Required actions:
(A) In the article on the Bristol Bay gillnetter, rewrite the passage between "Now there’s the" and "beginning to end.", inclusive, swapping "ultra shallow" for "extremely shallow".
(B) Answer these from the Bristol Bay gillnetter article:
(i) Who built the Drifter, and in what year?
(ii) On what date was the Chuck Norris launched?
(iii) Who came up with the name Chuck Norris?
(C) Take the article about Seymour's Bristol Bay gillnetter further, picking up after its final sentence.

Text extract:
Shiloh Seymour’s career as a gillnetter in Bristol Bay, Alaska, started when he was 7 years old on the Drifter, a plywood gillnetter his father owned that had been built by George Ham in 1966.

Years later in 2005, when Seymour was 22, he purchased the boat from his father. Seymour, who lives in Homer, followed the Drifter with a couple of used aluminum bow pickers that he rebuilt.

Now there’s the Chuck Norris, Seymour’s new 32'x17'4"x18" Bristol Bay gillnetter. It was launched May 10 and sea trialed on May 11.

“There’s truly nothing like it out there,” says Seymour. He wanted “it to be ultra shallow, pack a lot of weight and be big and comfortable for taking my kids out,” and he feels it’s what he got. Much of that satisfaction is probably due to Seymour’s own effort, for he was closely involved with the designing and building of the Chuck Norris, from beginning to end.

The idea for the name came from his wife Jennifer.

She “was trying to think of a bad ass name and that was the first thing that came out of her mouth,” he says. “I thought it was great."

Seymour began working with boat designer Sean DiGaetano in 2020. “For most of a winter, we were sending drawings back and forth, planning the whole thing.” Once the plans were finalized, Metal Marine in Homer welded up the bare aluminum boat with a side house, but with nothing inside the house or the hull.

The work included installing a 120-inch delta pad triangle in the back of the hull, which eliminates about two inches of draft. The delta pad triangle required removing part of the aft keel section and making the back of the hull completely flat, from the transom forward 120 inches.

Reducing the draft helps create a hull with only three degrees deadrise. It was part of Seymour’s desire for an extremely shallow draft. “It’s so we can stay later in the shallows than anyone else.”

Data records
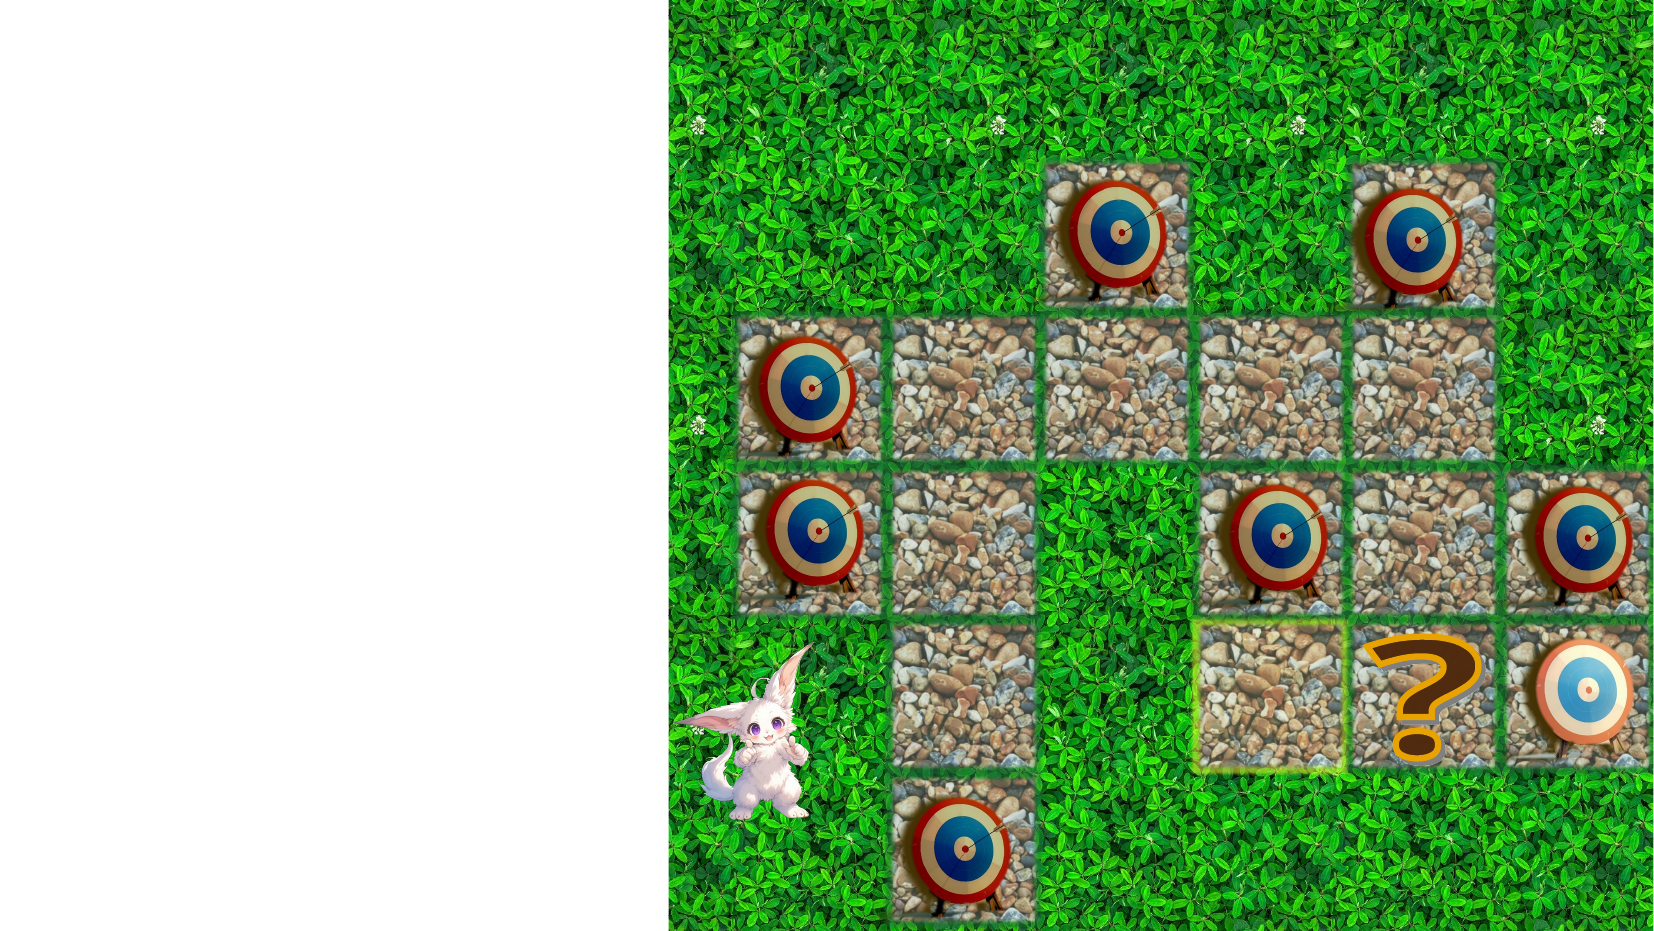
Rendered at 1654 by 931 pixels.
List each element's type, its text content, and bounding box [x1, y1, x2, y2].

text_box [890, 315, 1037, 462]
text_box [1351, 316, 1497, 462]
text_box [891, 469, 1037, 616]
text_box [893, 919, 1037, 923]
text_box [1507, 608, 1651, 614]
text_box [1490, 162, 1497, 309]
text_box [890, 623, 1037, 768]
picture [1043, 152, 1194, 303]
picture [1510, 620, 1654, 760]
text_box [1201, 627, 1340, 765]
picture [1339, 159, 1490, 310]
picture [733, 307, 891, 601]
picture [1509, 457, 1654, 608]
text_box ? [1367, 636, 1479, 718]
picture [672, 640, 854, 824]
picture [886, 768, 1037, 919]
text_box [1198, 606, 1344, 616]
text_box [668, 0, 1654, 931]
text_box ? [1395, 730, 1439, 759]
picture [1204, 455, 1355, 606]
text_box [1045, 303, 1190, 309]
text_box [737, 601, 883, 616]
text_box [1351, 623, 1497, 769]
text_box [1197, 315, 1344, 456]
text_box [1505, 760, 1651, 769]
text_box [1351, 470, 1496, 616]
text_box [1044, 316, 1190, 462]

Responses:
(A)
Now there’s the Chuck Norris, Seymour’s new 32'x17'4"x18" Bristol Bay gillnetter. It was launched May 10 and sea trialed on May 11.

“There’s truly nothing like it out there,” says Seymour. He wanted “it to be extremely shallow, pack a lot of weight and be big and comfortable for taking my kids out,” and he feels it’s what he got. Much of that satisfaction is probably due to Seymour’s own effort, for he was closely involved with the designing and building of the Chuck Norris, from beginning to end.

(B)
(i) George Ham built it in 1966.
(ii) It was launched May 10.
(iii) Seymour's wife Jennifer came up with it.

(C)
Once the partially completed boat was delivered to Seymour in January, a tent-like structure was erected over it so the boat could be worked on in the winter. Then Seymour and his crew of two or three guys plus local subcontractors began putting the gillnetter together, including installing the engine, gears, jets, hydraulics, electronics and everything else that went inside the boat.

Propulsion power comes from a pair of 530 hp, 6.7 liter FPT diesels matched up to MJP Ultrajet 340s. On sea trials the Chuck Norris topped out at 30.2 mph. That’s with 9,000 pounds of water packed on deck.

“It easily got on step,” notes Seymour. He figures the Chuck Norris will pack between 21,000 and 25,000 pounds of salmon under the hatches. The salmon will be chilled with a 10-ton Pac West Refrigeration chiller with a transom cooling unit.

On deck, Country Welding of Homer built the net reel with a Kinematics Marine drive motor. It’s on a slider and can move from bow to stern and back for setting and hauling.

A relatively unusual feature is the side house.

“Only four side house through pickers have ever been made,” says Seymour. He feels the side house design has several advantages over a raised house where the wheelhouse is built above the deck and the net reel slides under it.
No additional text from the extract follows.